The distance that exists between the characters and Dhanalakshmi, and the audience and her character, is not one that can be simply bridged through hugs and an apology. A lifetime of Dhanalakshmi’s consolidated conservative value system will not unspool suddenly for her grandson, Rocky. There is an extra layer of consideration that the film thrusts upon her: Can you not only accept Rani, but also unlearn what you have taken for granted as objective fact? Can you reconsider your entire operational philosophy? So burdened is the film with this pursuit, that it unimaginatively draws a curtain over her inner life.

Dhanalakshmi’s Inner Life

To portray a character espousing ideas, while also granting them personhood, need not be an arduous task. Rani, for example, is frequently repetitive with her feminist convictions, but we also see her yearn, be vulnerable and earnest (as one has to be when they declare love to someone in Delhi's traffic) as an extension of those convictions. In contrast, when Dhanalakshmi sees her husband kiss another woman, we’re shown only comedic shock. As an emotional reaction, it is vague. Is she shocked that such a display of physical affection is inappropriate? Is she shocked that her husband could betray her so brazenly, in her presence? Is it both?
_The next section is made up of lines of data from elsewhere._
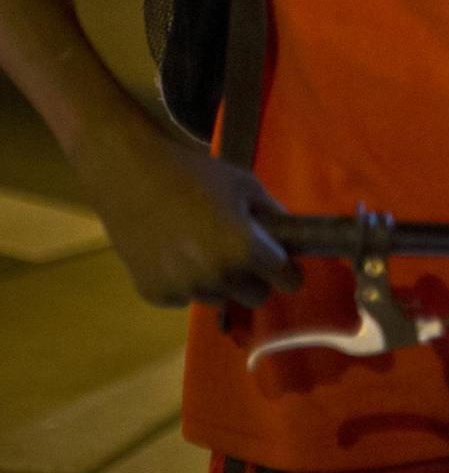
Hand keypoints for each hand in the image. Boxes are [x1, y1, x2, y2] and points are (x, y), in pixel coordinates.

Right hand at [74, 121, 300, 307]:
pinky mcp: (155, 294)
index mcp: (243, 249)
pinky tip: (174, 254)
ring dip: (219, 281)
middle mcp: (215, 276)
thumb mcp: (245, 185)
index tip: (287, 267)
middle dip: (256, 278)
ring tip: (202, 247)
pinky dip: (186, 283)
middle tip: (242, 253)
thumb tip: (293, 237)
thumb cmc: (195, 174)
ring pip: (220, 298)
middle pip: (256, 297)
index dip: (290, 272)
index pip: (286, 280)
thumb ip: (274, 214)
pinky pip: (185, 298)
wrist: (131, 176)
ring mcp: (183, 289)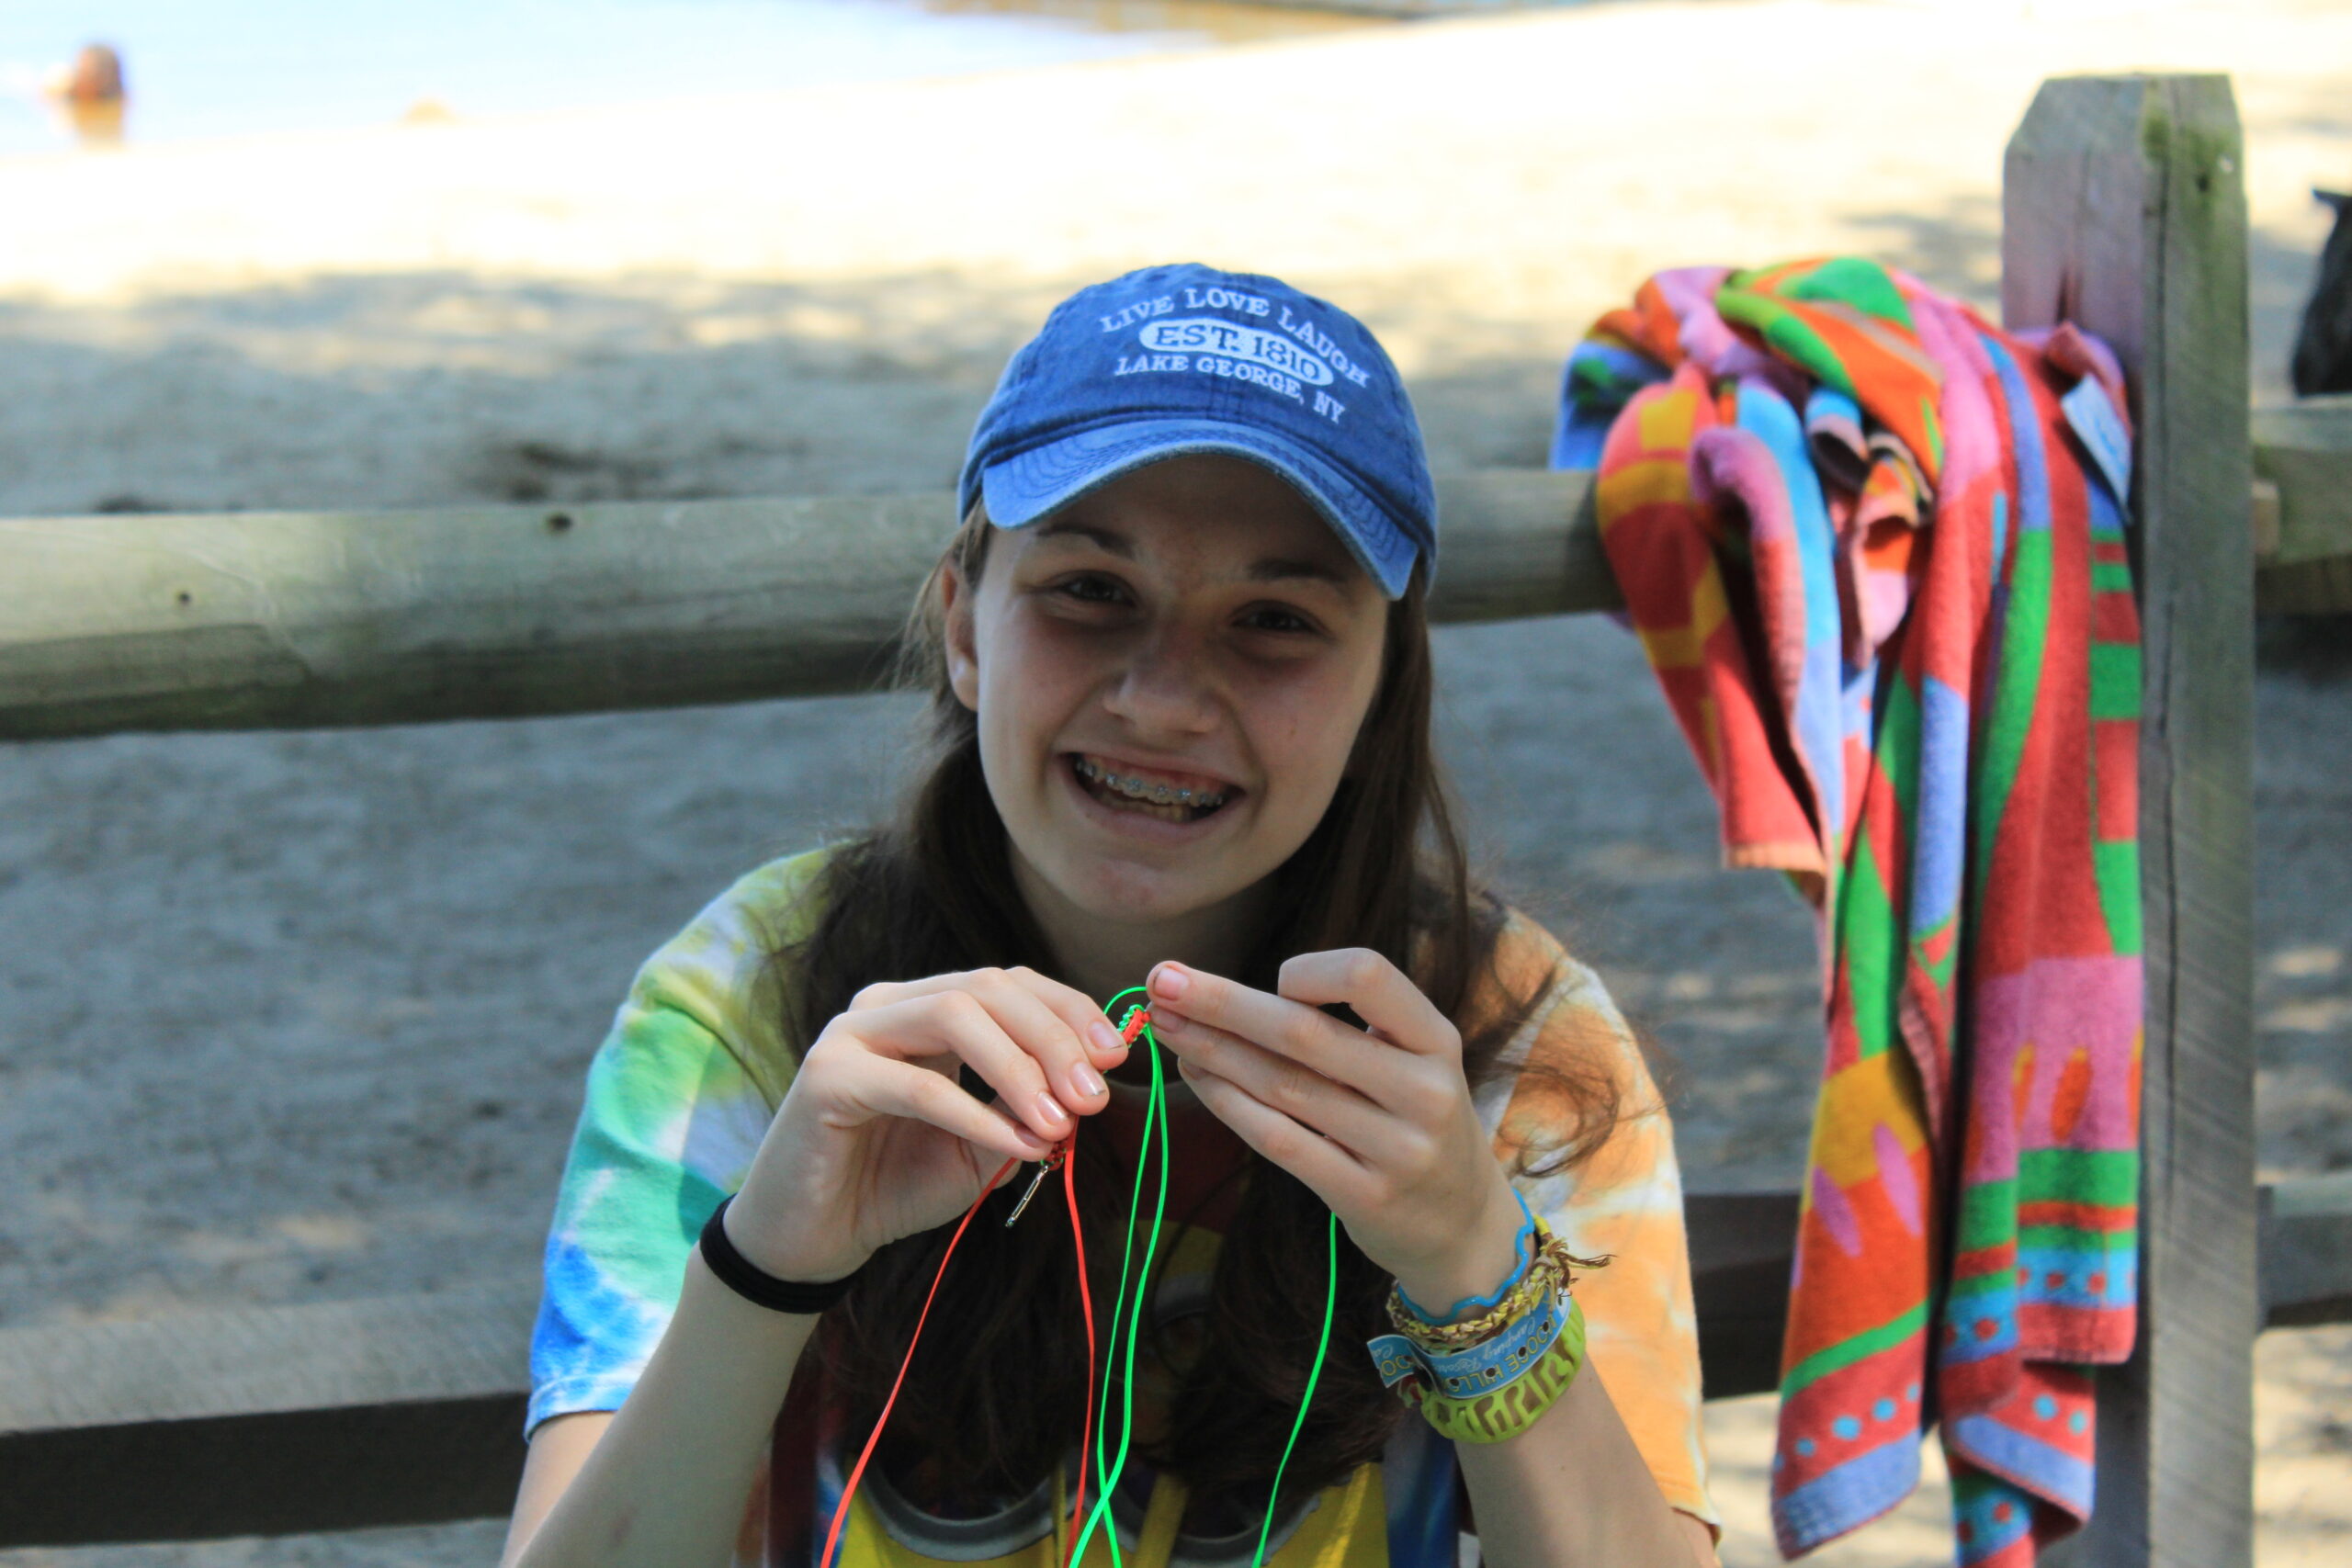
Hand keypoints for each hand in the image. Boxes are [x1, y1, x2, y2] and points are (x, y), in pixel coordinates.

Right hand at [721, 968, 1131, 1284]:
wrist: (811, 1239)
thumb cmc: (893, 1185)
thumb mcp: (978, 1147)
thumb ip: (1023, 1112)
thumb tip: (1085, 1090)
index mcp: (925, 1008)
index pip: (1008, 983)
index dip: (1068, 1010)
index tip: (1118, 1056)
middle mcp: (887, 1005)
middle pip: (988, 989)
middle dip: (1054, 1038)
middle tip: (1096, 1096)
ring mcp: (852, 1033)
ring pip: (955, 1017)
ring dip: (1021, 1068)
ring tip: (1061, 1122)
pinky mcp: (828, 1077)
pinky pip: (919, 1086)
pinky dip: (978, 1115)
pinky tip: (1019, 1146)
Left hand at [1145, 951, 1527, 1315]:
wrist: (1464, 1226)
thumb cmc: (1416, 1123)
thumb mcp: (1415, 1064)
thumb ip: (1350, 1029)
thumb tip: (1233, 996)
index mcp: (1436, 1040)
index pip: (1368, 975)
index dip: (1308, 971)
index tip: (1273, 979)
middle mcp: (1423, 1091)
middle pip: (1305, 1031)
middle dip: (1221, 1002)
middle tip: (1161, 980)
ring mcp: (1397, 1149)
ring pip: (1283, 1086)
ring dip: (1212, 1050)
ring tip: (1163, 1026)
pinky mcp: (1363, 1196)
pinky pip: (1279, 1140)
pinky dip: (1228, 1103)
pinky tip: (1195, 1078)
Alia Bhatt (L) and Jaya Bachchan (R) in Rocky Aur Răni...
Alia Bhatt (L) and Jaya Bachchan (R) in Rocky Aur Răni...

The only thing Dhanalakshmi truly desires, the film claims, is money — to the extent that she names her son Tijori (the word means treasury) and pulls him into both her patriarchal convictions, as well as the ambition to prioritise being her scion rather than her husband’s son. There are glimpses of sensitivity he displays when he is around his father that becomes shorthand for an alternate philosophy to patriarchy, one more gentle in its undertones. They offer insights into Tijori (played by Aamir Bashir) and his father, but there is nothing revelatory about Dhanalaxmi’s character in her parent-child dynamic with Tijori, even if Tijori has the most access to her in her family. 

Even as other ideas evolve, deepen and become layered over the course of Rocky Aur Rani…, Dhanalakshmi is suspended in a state of patriarchal ahankaar (arrogance). Towards the end, when her son resists her by standing up to her when she reprimands his wife, you’d think this betrayal on Tijori’s part would create a fissure of some sort. But all we get from Dhanalakshmi is vague shock (again). The next time we see her, she is writing a letter to Rani, a letter that gives Dhanalaxmi a redemption arc without any actual redemption. We are not given access to why she’s admitting her mistakes. (Is she spurred by the fear of being alone or genuine remorse? Why does she feel Rani will be more accepting of her than her own grandson?) We are only told that despite her admission, Dhanalakshmi remains cast out of the family.  

At his best, Johar can make you empathise with a patriarch like Yash Vardhan Raichand who is wounded by his own classism; Johar can make you root for Maya (Rani Mukherjee) and Dev (Shah Rukh Khan) in Kabhi Alvida Naa Kehna even as they check into a hotel room to cheat on their spouses. Yet when it comes to the representation of Dhanalakshmi, the persona remains limited to those wound up Jaya Bachchan memes that are gleefully distributed on the internet. The patriarchal matriarch, with her unbending spine and blind spots, is denied acceptance by both narrative and audience. She sits shrouded in shadow, and the woman who once said “Keh diya na, bas keh diya” is left with only her words for company.